***** Exercise data

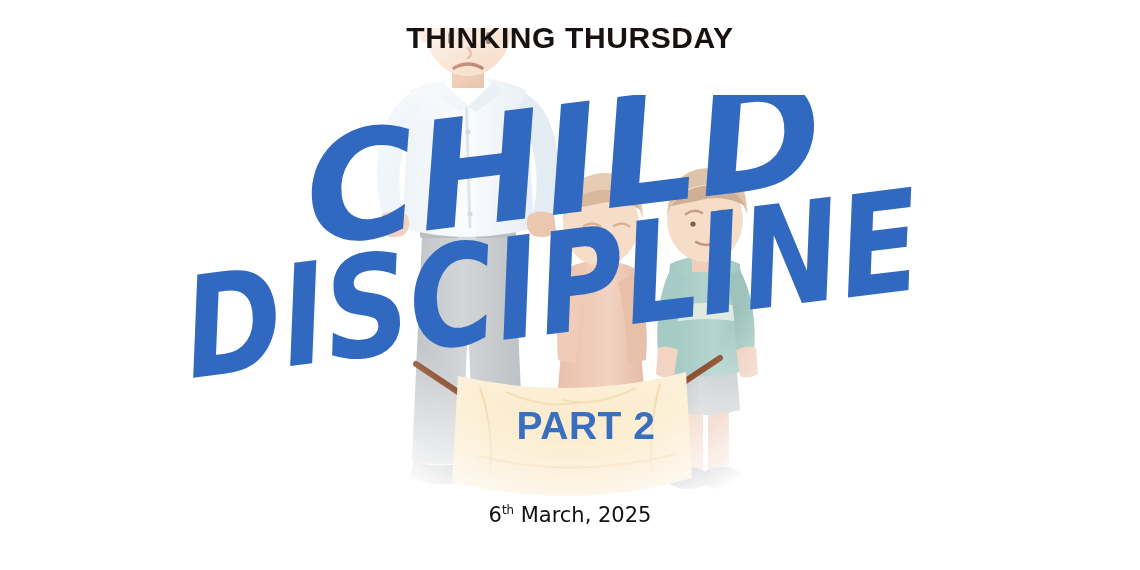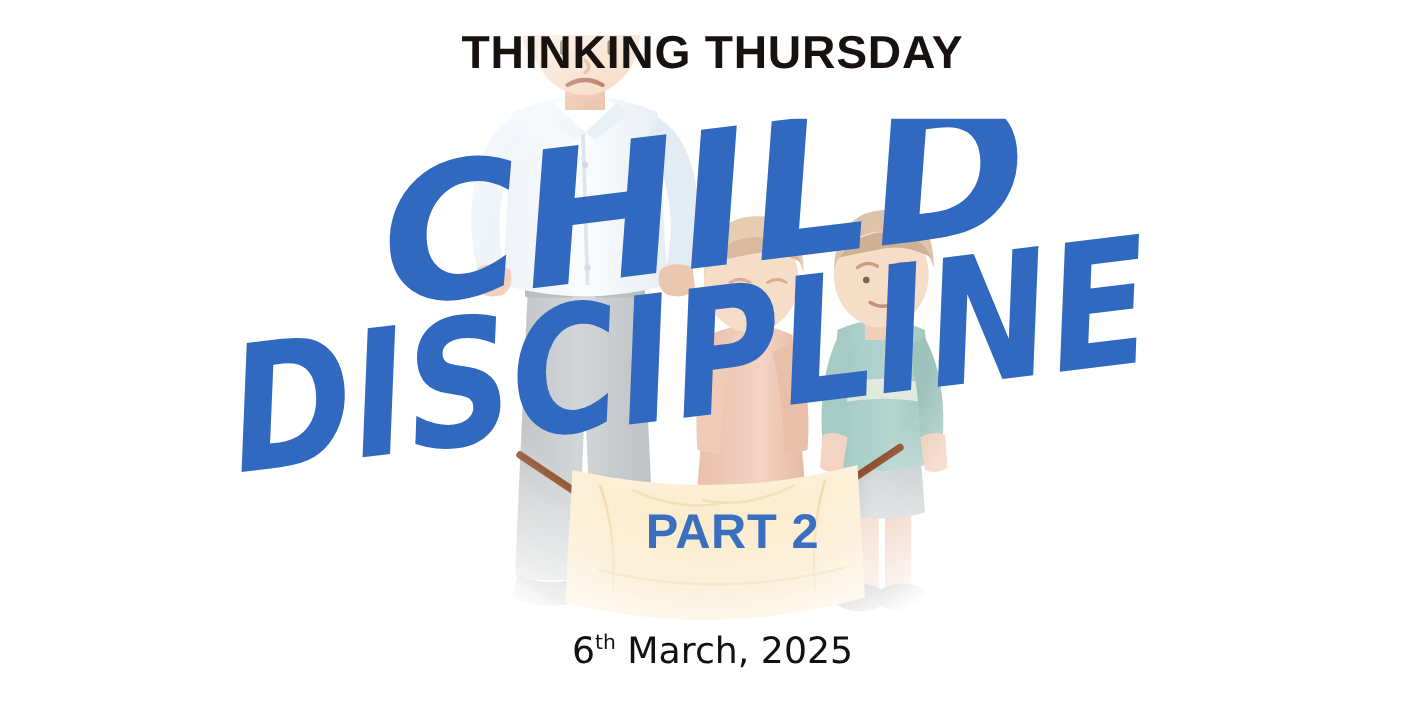--- a/index.html
+++ b/index.html
@@ -21,21 +21,21 @@
 
   
   .eyebrow {
     position: absolute;
     top: 21px;
     left: 0;
     width: 1140px;
     text-align: center;
     font-family: "Liberation Sans", sans-serif;
     font-weight: bold;
-    font-size: 37px;
+    font-size: 30px;
     letter-spacing: 0.6px;
     color: #17120f;
     z-index: 40;
     white-space: nowrap;
   }
 
   
   .illustration {
     position: absolute;
     left: 330px;
@@ -82,21 +82,21 @@
   }
 
   
   .date-line {
     position: absolute;
     left: 0;
     top: 503px;
     width: 1140px;
     text-align: center;
     font-family: "DejaVu Sans", sans-serif;
-    font-size: 29px;
+    font-size: 21px;
     color: #111111;
     z-index: 40;
     white-space: nowrap;
   }
   .date-line sup {
     font-size: 0.56em;
     vertical-align: super;
     line-height: 0;
   }
 </style>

**********

▶ **Work instruction**:
Copy out every entry exactly as written, but not the pictures.

▶ **Output below**:
--- a/index.html
+++ b/index.html
@@ -21,21 +21,21 @@
 
   
   .eyebrow {
     position: absolute;
     top: 21px;
     left: 0;
     width: 1140px;
     text-align: center;
     font-family: "Liberation Sans", sans-serif;
     font-weight: bold;
-    font-size: 37px;
+    font-size: 30px;
     letter-spacing: 0.6px;
     color: #17120f;
     z-index: 40;
     white-space: nowrap;
   }
 
   
   .illustration {
     position: absolute;
     left: 330px;
@@ -82,21 +82,21 @@
   }
 
   
   .date-line {
     position: absolute;
     left: 0;
     top: 503px;
     width: 1140px;
     text-align: center;
     font-family: "DejaVu Sans", sans-serif;
-    font-size: 29px;
+    font-size: 21px;
     color: #111111;
     z-index: 40;
     white-space: nowrap;
   }
   .date-line sup {
     font-size: 0.56em;
     vertical-align: super;
     line-height: 0;
   }
 </style>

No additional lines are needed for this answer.